While most reviews of the film have been favorable, a recent Washington post the commentator attacked it for supposedly degrading the influence of Islam on the framework of the book, in particular the culture of the Fremen. This review is so irrelevant that pointing out all the flaws would require a full-fledged article, at least as long as this one already is. I will highlight here some of its shortcomings.
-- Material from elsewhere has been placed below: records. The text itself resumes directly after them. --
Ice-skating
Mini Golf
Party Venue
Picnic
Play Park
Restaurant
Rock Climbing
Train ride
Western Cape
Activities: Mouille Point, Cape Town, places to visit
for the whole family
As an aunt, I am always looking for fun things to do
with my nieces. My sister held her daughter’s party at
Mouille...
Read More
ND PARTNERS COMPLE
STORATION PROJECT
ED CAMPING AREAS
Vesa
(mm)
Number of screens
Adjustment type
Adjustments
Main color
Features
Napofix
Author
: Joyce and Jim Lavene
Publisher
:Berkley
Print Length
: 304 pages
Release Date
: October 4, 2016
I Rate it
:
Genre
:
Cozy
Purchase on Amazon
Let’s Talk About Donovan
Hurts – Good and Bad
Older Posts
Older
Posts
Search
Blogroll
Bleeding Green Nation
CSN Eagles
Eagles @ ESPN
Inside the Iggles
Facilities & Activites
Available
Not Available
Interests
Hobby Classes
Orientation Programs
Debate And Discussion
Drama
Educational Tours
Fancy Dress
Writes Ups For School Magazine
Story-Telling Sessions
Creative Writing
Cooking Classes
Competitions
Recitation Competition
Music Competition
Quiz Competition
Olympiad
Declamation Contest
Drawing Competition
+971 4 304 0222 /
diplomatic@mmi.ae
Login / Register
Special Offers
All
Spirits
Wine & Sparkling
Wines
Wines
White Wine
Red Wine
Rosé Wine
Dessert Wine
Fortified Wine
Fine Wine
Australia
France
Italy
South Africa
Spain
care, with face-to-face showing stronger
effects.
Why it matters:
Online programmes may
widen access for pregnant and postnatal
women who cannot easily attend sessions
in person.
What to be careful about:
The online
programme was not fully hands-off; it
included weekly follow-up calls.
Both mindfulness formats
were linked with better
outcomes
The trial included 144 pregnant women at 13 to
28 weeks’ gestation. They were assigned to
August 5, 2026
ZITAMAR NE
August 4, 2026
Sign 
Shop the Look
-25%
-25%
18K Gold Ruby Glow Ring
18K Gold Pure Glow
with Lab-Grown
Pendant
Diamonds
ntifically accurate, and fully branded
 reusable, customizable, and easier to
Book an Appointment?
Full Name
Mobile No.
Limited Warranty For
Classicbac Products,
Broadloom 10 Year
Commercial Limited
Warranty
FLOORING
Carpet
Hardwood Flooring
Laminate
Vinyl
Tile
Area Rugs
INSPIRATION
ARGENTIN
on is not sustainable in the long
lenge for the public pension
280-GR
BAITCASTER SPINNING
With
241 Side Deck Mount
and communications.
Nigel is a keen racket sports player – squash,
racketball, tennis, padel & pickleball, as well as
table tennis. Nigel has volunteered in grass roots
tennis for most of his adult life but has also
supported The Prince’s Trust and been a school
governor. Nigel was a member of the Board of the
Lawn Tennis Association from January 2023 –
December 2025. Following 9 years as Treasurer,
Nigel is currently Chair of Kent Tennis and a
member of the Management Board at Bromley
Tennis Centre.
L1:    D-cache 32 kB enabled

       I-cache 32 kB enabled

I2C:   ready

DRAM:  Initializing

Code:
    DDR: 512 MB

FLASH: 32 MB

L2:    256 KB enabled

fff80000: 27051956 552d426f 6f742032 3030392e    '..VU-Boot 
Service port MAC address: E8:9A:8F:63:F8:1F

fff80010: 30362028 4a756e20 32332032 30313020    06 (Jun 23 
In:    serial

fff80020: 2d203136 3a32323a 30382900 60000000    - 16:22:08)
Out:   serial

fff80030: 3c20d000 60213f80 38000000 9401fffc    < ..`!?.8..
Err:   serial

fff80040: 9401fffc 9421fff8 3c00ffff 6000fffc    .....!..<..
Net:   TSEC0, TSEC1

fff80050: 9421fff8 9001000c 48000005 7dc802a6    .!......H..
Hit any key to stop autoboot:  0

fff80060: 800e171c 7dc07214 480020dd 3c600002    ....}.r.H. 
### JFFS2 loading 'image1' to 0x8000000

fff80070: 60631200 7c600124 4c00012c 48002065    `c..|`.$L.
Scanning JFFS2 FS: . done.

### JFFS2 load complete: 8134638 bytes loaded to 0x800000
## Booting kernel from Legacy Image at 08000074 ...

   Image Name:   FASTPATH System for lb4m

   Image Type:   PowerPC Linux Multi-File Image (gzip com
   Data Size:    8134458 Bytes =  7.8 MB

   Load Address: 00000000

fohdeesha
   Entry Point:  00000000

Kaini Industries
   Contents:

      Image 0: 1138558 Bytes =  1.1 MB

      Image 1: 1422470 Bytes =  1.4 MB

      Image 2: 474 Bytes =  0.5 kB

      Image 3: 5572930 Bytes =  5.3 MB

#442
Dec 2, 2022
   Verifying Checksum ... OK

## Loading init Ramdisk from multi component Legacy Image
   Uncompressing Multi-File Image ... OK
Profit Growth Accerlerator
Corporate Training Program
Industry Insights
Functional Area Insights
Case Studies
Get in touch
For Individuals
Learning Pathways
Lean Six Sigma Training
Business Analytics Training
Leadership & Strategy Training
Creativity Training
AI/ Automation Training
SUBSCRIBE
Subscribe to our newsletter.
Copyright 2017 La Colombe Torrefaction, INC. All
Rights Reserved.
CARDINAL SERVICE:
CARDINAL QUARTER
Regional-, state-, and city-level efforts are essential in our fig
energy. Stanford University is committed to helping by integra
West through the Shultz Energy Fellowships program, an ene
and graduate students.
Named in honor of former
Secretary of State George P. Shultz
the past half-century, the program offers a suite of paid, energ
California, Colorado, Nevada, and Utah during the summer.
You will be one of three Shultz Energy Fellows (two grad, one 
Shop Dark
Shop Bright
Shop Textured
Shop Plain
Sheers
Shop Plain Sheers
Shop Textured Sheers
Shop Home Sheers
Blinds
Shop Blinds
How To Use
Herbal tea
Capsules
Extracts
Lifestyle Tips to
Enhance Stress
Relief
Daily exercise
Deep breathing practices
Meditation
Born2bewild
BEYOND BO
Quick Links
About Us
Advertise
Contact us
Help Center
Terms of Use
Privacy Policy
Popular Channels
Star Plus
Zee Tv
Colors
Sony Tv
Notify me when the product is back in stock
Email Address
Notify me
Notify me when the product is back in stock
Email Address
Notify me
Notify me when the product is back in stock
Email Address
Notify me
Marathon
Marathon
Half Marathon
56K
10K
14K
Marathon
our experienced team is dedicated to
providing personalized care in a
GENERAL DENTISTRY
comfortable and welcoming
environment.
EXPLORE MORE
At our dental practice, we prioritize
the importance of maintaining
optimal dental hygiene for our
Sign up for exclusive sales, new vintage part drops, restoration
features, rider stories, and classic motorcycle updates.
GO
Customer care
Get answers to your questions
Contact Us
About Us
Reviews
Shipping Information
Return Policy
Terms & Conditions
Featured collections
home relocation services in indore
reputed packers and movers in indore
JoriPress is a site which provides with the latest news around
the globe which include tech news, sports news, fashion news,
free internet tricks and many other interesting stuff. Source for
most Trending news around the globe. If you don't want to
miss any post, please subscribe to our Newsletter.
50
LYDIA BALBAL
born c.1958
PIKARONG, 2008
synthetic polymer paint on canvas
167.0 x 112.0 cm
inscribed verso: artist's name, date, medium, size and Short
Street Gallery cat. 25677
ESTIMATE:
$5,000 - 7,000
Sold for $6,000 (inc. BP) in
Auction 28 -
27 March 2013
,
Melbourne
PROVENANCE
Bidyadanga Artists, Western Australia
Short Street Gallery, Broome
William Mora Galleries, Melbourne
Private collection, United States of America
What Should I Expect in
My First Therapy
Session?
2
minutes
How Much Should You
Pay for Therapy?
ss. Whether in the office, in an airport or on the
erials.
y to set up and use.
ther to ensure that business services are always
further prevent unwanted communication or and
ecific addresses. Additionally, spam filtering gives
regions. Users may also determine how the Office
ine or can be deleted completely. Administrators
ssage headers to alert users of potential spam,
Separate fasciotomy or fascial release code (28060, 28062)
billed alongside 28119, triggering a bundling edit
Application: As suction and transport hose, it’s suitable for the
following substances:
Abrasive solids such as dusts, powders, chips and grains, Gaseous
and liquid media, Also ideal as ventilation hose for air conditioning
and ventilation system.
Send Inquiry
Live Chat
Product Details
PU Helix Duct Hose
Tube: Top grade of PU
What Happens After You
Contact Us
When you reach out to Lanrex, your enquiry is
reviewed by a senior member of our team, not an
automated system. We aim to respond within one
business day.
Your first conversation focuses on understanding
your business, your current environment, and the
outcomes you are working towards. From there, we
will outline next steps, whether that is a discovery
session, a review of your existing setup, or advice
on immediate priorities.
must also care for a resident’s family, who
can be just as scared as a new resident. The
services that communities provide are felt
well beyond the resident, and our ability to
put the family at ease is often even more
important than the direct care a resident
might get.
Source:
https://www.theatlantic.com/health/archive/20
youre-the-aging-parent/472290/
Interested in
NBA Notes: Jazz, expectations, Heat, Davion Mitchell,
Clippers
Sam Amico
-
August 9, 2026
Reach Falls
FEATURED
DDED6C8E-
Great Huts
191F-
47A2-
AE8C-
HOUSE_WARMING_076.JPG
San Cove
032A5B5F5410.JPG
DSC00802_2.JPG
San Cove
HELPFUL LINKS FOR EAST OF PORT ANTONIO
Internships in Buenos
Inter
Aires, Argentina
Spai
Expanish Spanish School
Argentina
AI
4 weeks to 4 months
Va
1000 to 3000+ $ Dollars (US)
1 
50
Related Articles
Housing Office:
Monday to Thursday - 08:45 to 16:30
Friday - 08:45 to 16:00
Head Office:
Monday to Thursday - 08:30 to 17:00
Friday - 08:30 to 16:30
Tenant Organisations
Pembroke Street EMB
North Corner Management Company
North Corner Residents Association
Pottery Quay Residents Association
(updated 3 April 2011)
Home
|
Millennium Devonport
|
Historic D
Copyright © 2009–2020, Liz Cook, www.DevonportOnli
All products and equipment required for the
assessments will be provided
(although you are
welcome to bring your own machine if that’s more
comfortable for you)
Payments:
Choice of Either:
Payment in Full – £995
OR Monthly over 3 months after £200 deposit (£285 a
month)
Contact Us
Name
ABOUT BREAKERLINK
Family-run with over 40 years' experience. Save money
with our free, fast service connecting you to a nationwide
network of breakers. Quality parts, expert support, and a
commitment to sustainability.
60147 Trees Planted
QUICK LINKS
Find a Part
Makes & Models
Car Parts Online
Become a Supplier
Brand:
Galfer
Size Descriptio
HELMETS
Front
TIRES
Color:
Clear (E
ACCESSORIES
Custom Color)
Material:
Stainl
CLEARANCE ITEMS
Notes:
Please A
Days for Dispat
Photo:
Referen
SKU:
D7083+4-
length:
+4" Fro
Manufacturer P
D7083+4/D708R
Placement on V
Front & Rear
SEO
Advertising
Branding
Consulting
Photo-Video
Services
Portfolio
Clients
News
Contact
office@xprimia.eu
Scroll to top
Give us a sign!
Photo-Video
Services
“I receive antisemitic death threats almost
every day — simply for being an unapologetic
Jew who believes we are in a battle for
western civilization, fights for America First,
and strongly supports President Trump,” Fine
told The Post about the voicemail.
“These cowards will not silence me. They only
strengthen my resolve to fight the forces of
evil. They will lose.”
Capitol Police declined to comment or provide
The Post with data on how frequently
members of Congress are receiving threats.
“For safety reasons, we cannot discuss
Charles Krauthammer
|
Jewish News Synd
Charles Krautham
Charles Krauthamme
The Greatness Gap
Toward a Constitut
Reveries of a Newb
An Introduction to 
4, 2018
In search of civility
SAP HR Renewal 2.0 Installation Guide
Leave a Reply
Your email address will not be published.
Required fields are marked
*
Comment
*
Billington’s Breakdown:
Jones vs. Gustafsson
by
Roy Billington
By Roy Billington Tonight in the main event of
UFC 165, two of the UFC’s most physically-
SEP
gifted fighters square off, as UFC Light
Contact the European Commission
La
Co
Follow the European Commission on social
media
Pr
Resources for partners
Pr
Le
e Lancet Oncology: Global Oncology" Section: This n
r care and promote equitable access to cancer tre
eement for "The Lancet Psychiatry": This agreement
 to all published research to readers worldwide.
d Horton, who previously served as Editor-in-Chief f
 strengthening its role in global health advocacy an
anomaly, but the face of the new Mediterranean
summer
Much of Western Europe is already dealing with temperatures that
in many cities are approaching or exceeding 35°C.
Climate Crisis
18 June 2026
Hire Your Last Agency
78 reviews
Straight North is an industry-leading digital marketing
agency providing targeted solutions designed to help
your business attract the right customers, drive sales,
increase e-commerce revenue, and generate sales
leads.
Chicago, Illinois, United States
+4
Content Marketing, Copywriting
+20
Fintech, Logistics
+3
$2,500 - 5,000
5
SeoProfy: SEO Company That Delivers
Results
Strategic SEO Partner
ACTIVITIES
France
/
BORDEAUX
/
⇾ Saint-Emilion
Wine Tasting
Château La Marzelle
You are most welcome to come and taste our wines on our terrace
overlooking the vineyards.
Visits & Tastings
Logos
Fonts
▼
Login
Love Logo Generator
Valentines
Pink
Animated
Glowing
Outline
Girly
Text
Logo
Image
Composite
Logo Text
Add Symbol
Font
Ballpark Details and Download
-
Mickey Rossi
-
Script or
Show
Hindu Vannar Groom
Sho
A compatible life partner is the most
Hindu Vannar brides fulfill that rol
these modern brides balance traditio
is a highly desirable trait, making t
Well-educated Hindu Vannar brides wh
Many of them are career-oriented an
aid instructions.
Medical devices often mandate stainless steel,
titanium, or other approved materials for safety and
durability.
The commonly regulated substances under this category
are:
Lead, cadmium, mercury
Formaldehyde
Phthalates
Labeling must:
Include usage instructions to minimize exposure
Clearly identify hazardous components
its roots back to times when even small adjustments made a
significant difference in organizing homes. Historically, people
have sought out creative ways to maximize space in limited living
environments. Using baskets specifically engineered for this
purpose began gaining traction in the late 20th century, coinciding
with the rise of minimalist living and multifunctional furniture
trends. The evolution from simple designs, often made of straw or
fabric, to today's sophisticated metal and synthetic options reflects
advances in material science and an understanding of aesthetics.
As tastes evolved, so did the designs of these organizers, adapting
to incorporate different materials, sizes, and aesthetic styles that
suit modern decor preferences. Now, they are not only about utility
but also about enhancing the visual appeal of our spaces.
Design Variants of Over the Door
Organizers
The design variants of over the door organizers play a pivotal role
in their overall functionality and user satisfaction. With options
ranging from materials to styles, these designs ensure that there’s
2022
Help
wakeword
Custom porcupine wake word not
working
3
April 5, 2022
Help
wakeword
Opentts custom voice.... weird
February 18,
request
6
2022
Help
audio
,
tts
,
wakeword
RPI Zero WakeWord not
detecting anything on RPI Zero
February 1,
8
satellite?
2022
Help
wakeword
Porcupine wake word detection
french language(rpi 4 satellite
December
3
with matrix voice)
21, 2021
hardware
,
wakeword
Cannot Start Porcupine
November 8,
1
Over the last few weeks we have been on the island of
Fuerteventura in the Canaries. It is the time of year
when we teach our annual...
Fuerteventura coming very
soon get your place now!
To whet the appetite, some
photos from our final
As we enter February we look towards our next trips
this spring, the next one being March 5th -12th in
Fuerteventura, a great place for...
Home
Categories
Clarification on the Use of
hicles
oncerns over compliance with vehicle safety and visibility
Due to the timing of this movie pausing, we only spend a little time among the Fremen (mostly just the last 15-20 minutes of the movie or so). We’ll probably see a lot more of their culture in Part 2. Yet what we see of the Fremen is more than enough for viewers to see them as crucially analogous to Arab Muslims.

Moreover, it is a mistake to assume that the purpose of the story is to extol the native culture of the Fremen and to praise their resistance to oppression. While the Fremen are indeed oppressed by the Harkonnens and other “outworlders”, Herbert makes it clear that their own society is also deeply oppressive and hierarchical. Further, much of their religion and ideology is the product of external manipulation intended to pave the way for Paul’s ascent to the status of a charismatic religious and political leader.

While implicitly condemning this manipulation, Herbert is not suggesting that all would be well on Arrakis if only the “authentic” Fremen culture was restored and the planet freed from colonialism. Quite the contrary, in fact. Paul is not a “white savior”, and indeed he is not the hero of the story at all. But neither is it just a story of good indigenous peoples fighting against evil colonialists.

If there is a flaw in Villeneuve’s portrayal of Arrakis, it is that it buries the negative aspects of Fremen society, and thus sometimes seems to adhere to a crass narrative “the good natives, the bad white settlers” . Dealing with Fremen sexism is just one example of this problem. However, as already noted, we don’t really see the Fremen company in Part 1. This issue could be better addressed in Part 2.

I have a few other, more subtle reservations about Part 1. But overall it’s an impressive achievement! If you like the book and / or science fiction in general, you should definitely check it out.